More at: Immunogenomics at HMS/
We are interested in understanding cardiovascular disease and its risk factors. To make progress in the field we are working to enhance our ability to predict an individual’s risk for cardiovascular disease; studying the complex interactions between an individual’s disease and response to various treatment options and identifying patients most likely to benefit from novel therapies.
We have established several collaborations to develop innovative approaches:
The TARGET Trial is an NIH/NIAMS funded trial that aims to determine which treatments for rheumatoid arthritis reduced cardiovascular risk. Patients with rheumatoid arthritis suffer a 50% increase in cardiovascular risk but there is little known about which treatments are best to reduce this risk. This trial uses FDG PET/CT scanning to assess cardiovascular risk and is collecting a large group of biomarkers to help subset patients into various risk groups. As well, two different randomized treatment arms will facilitate detailed analyses of which patients respond best to different treatments for rheumatoid arthritis.
Rare and undiagnosed diseases of plausible genetic etiology represent the forefront and essence of precision medicine. The constantly arising challenge in the genetic analysis of these cases is whether these rare diseases are caused by individual mutations of very large effects mappable within the paradigm of Mendelian genetics. The additional complexity is due to occasional presence of family members with a much milder form of the same condition, and it is unclear whether the presentation in family members is related to the extreme phenotype of the patient. Currently, we lack a quantitative framework to address this issue.

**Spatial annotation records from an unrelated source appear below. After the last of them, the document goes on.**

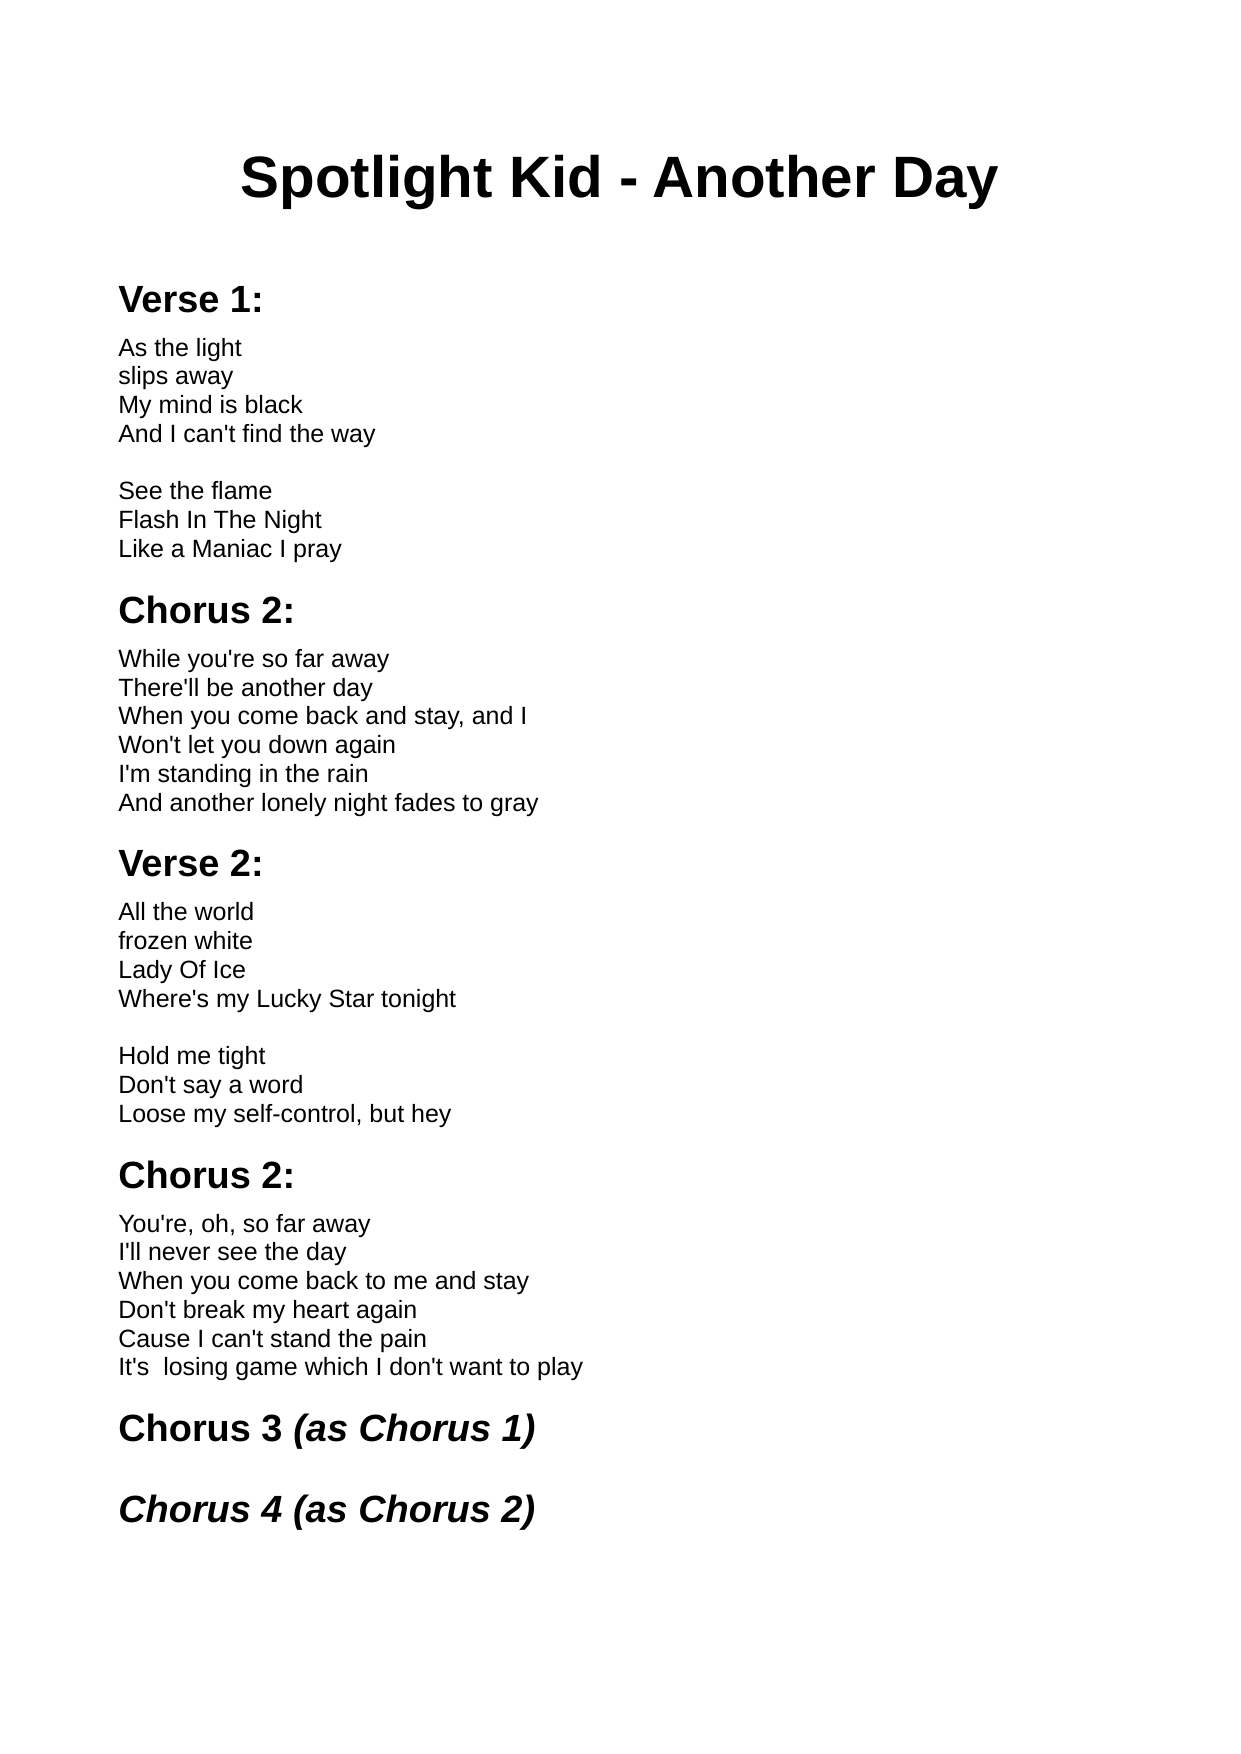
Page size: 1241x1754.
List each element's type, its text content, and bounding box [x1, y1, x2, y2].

text My mind is black [118, 390, 1122, 419]
title Spotlight Kid - Another Day [118, 143, 1122, 210]
text Hold me tight [118, 1041, 1122, 1070]
text Don't say a word [118, 1070, 1122, 1099]
text frozen white [118, 926, 1122, 955]
text Don't break my heart again [118, 1295, 1122, 1323]
subtitle Chorus 2: [118, 1152, 1122, 1196]
subtitle Chorus 3 (as Chorus 1) [118, 1406, 1122, 1450]
text And I can't find the way [118, 419, 1122, 448]
subtitle Chorus 4 (as Chorus 2) [118, 1487, 1122, 1531]
subtitle Verse 1: [118, 276, 1122, 320]
subtitle Chorus 2: [118, 588, 1122, 631]
text It's losing game which I don't want to play [118, 1352, 1122, 1381]
text All the world [118, 897, 1122, 926]
text Cause I can't stand the pain [118, 1323, 1122, 1352]
text Like a Maniac I pray [118, 534, 1122, 563]
text I'll never see the day [118, 1237, 1122, 1266]
text Lady Of Ice [118, 955, 1122, 984]
text See the flame [118, 476, 1122, 505]
text I'm standing in the rain [118, 759, 1122, 787]
text While you're so far away [118, 644, 1122, 672]
text And another lonely night fades to gray [118, 787, 1122, 816]
text There'll be another day [118, 672, 1122, 701]
text When you come back to me and stay [118, 1266, 1122, 1295]
text Where's my Lucky Star tonight [118, 984, 1122, 1012]
text Flash In The Night [118, 505, 1122, 534]
text Loose my self-control, but hey [118, 1099, 1122, 1127]
text You're, oh, so far away [118, 1208, 1122, 1237]
text When you come back and stay, and I [118, 701, 1122, 730]
text As the light [118, 333, 1122, 361]
subtitle Verse 2: [118, 841, 1122, 885]
text slips away [118, 361, 1122, 390]
text Won't let you down again [118, 730, 1122, 759]
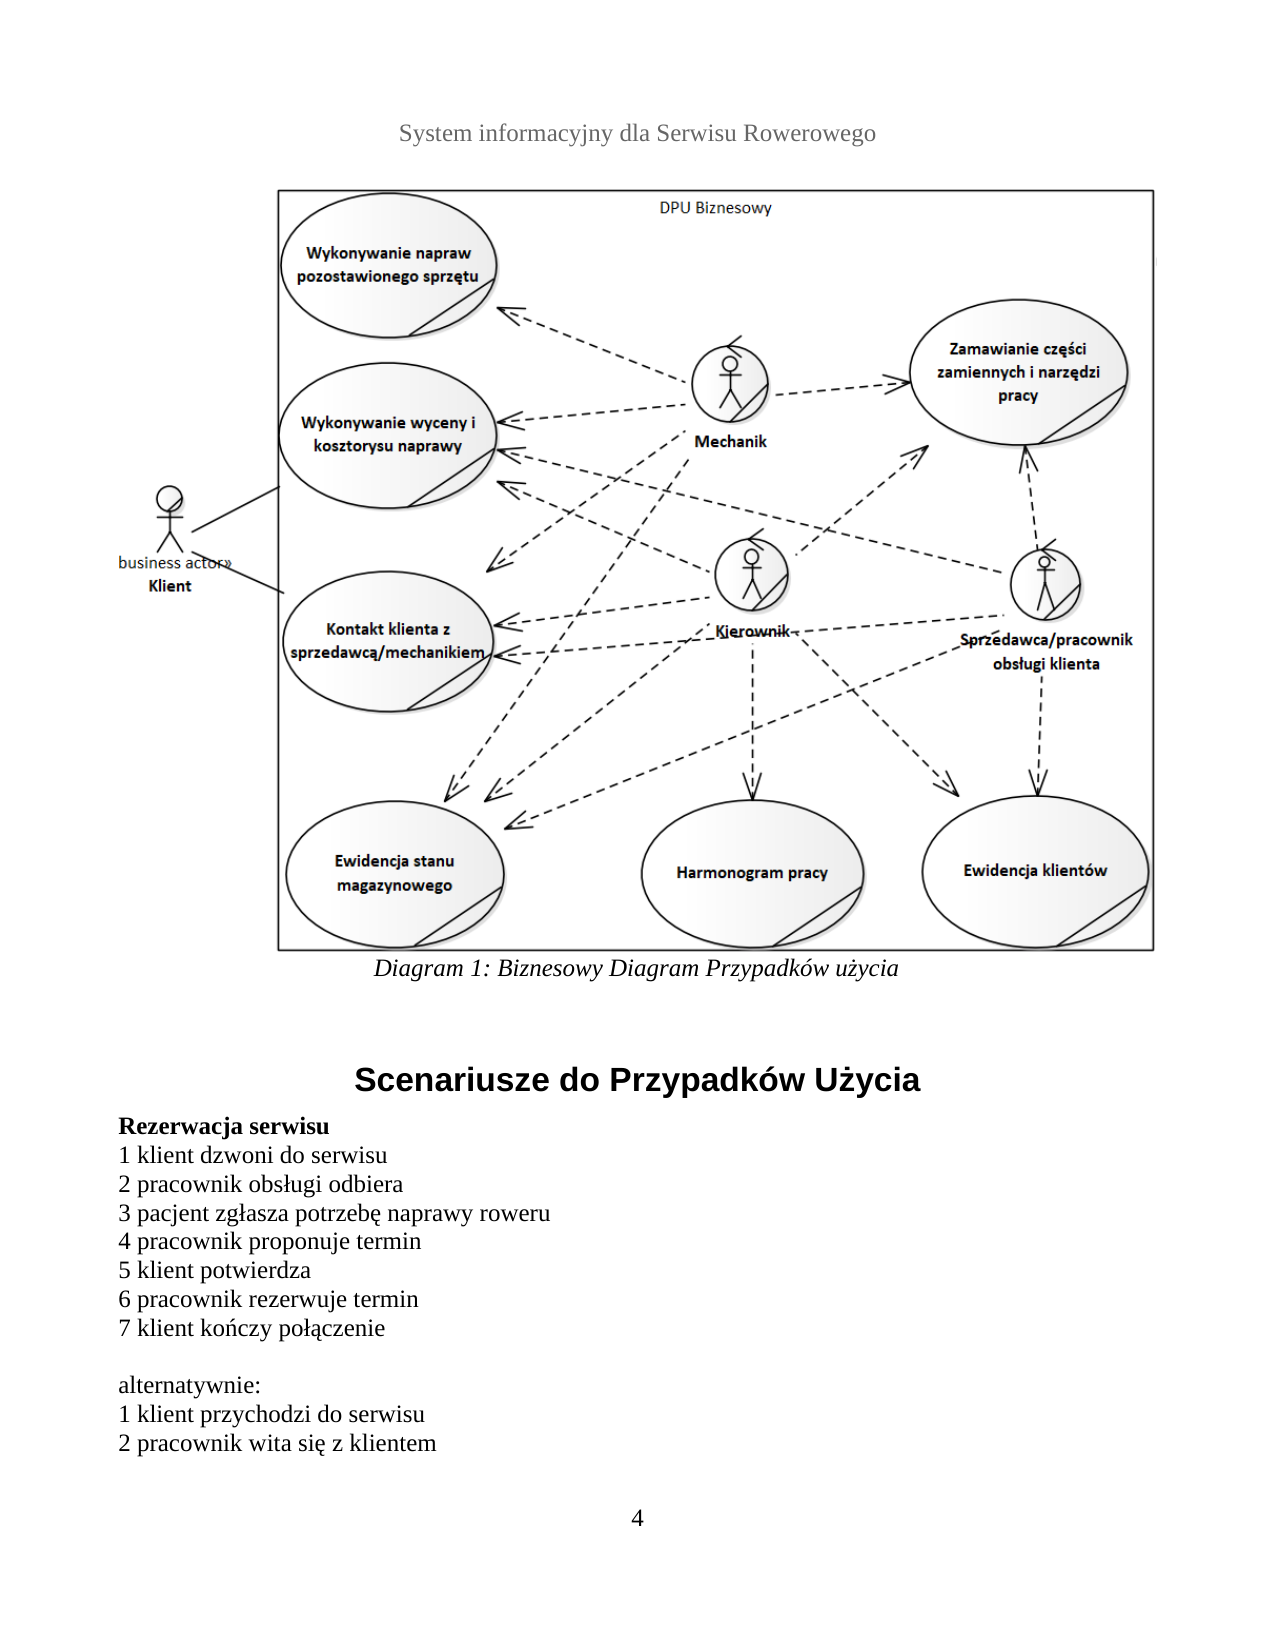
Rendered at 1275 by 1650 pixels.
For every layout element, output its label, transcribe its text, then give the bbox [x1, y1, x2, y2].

picture [118, 188, 1157, 954]
text Diagram 1: Biznesowy Diagram Przypadków użycia [118, 954, 1157, 982]
text Rezerwacja serwisu [118, 1111, 1157, 1140]
text 7 klient kończy połączenie [118, 1313, 1157, 1341]
text 4 pracownik proponuje termin [118, 1226, 1157, 1255]
text 2 pracownik obsługi odbiera [118, 1169, 1157, 1198]
text 1 klient dzwoni do serwisu [118, 1140, 1157, 1169]
text 6 pracownik rezerwuje termin [118, 1284, 1157, 1313]
text 1 klient przychodzi do serwisu [118, 1399, 1157, 1428]
text 2 pracownik wita się z klientem [118, 1428, 1157, 1456]
text 5 klient potwierdza [118, 1255, 1157, 1284]
text alternatywnie: [118, 1370, 1157, 1399]
text 3 pacjent zgłasza potrzebę naprawy roweru [118, 1198, 1157, 1226]
subtitle Scenariusze do Przypadków Użycia [118, 1060, 1157, 1099]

We analyze unique cases of rare genetic diseases with the overlapping goals to diagnose patients without definitive medical diagnosis, provide clinical recommendations and discover functional roles of poorly characterized human genes.
We are developing a statistical genetics modeling framework to analyze the genetic architecture of extreme phenotypes using large-scale population genetic simulations and clinical sequencing data from patients with unusual presentation.
We are applying our statistical framework as a pilot study to clinical whole exome sequencing data from individuals with extreme levels of risk factors for cardiovascular disease.